Between the line containing "Page size: 2001x1125." and the line containing "For every layout" lies a run of lines; give that run again exactly, with both of those lines, and nothing else from the entries below.

Dataset records:
----------------

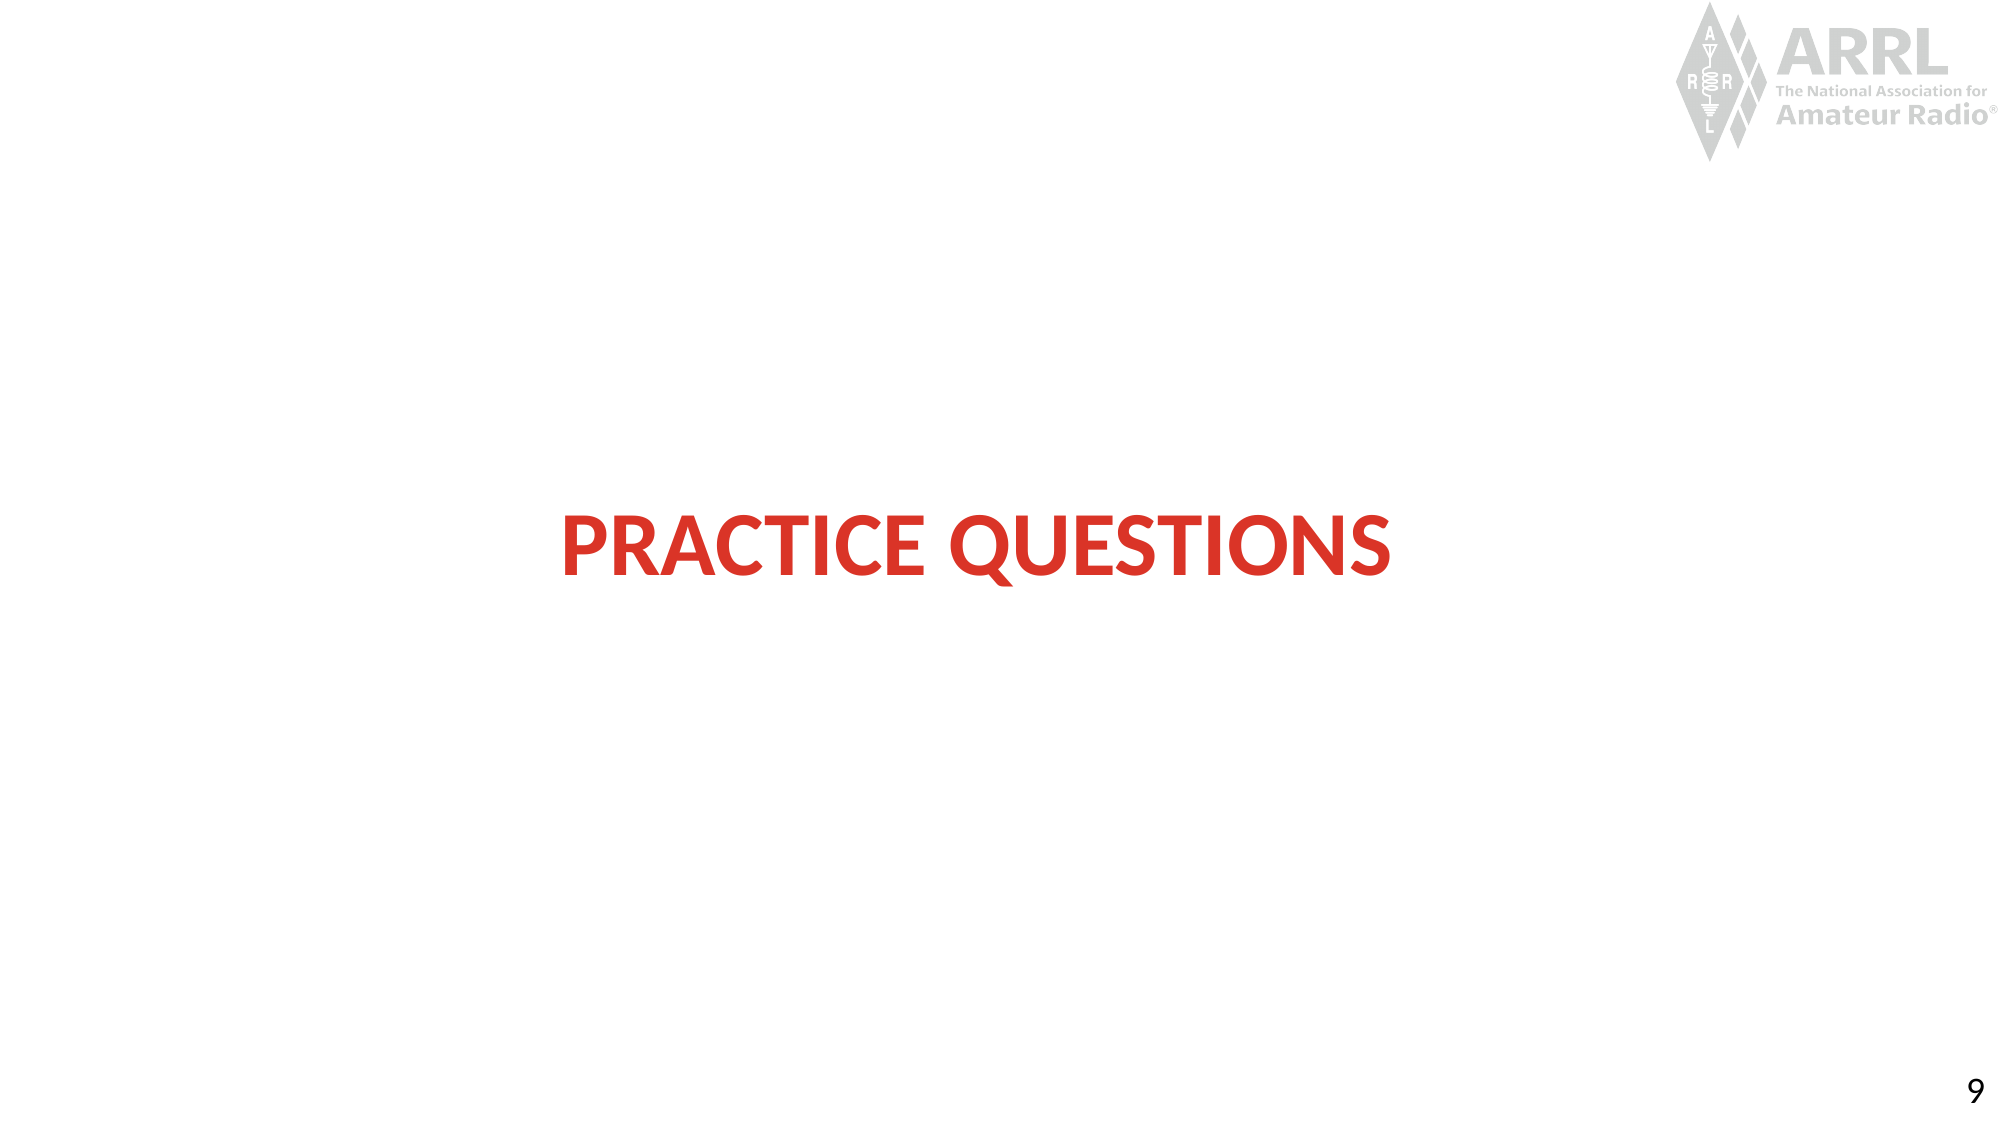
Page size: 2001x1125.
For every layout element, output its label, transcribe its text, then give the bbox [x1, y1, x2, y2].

----------------

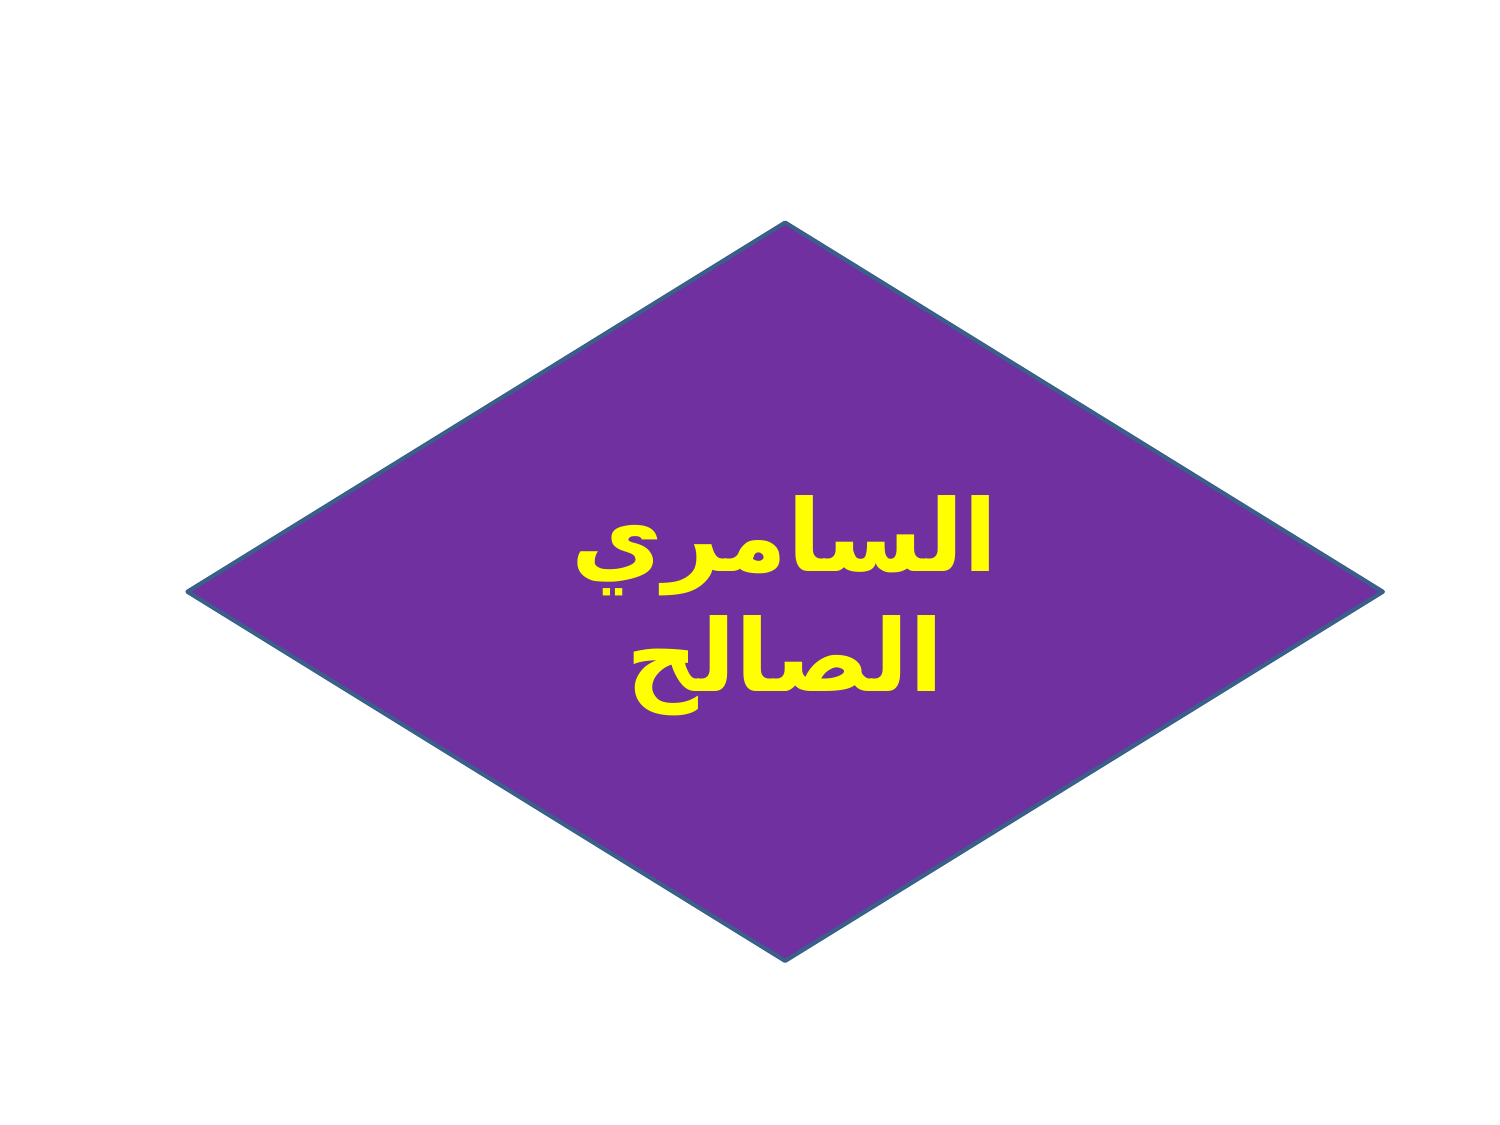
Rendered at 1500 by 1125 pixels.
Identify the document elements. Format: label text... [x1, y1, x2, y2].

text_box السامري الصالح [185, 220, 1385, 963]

----------------

Response to this task:
Page size: 2001x1125.
For every layout element, output its label, transcribe its text, then give the bbox [x1, y1, x2, y2].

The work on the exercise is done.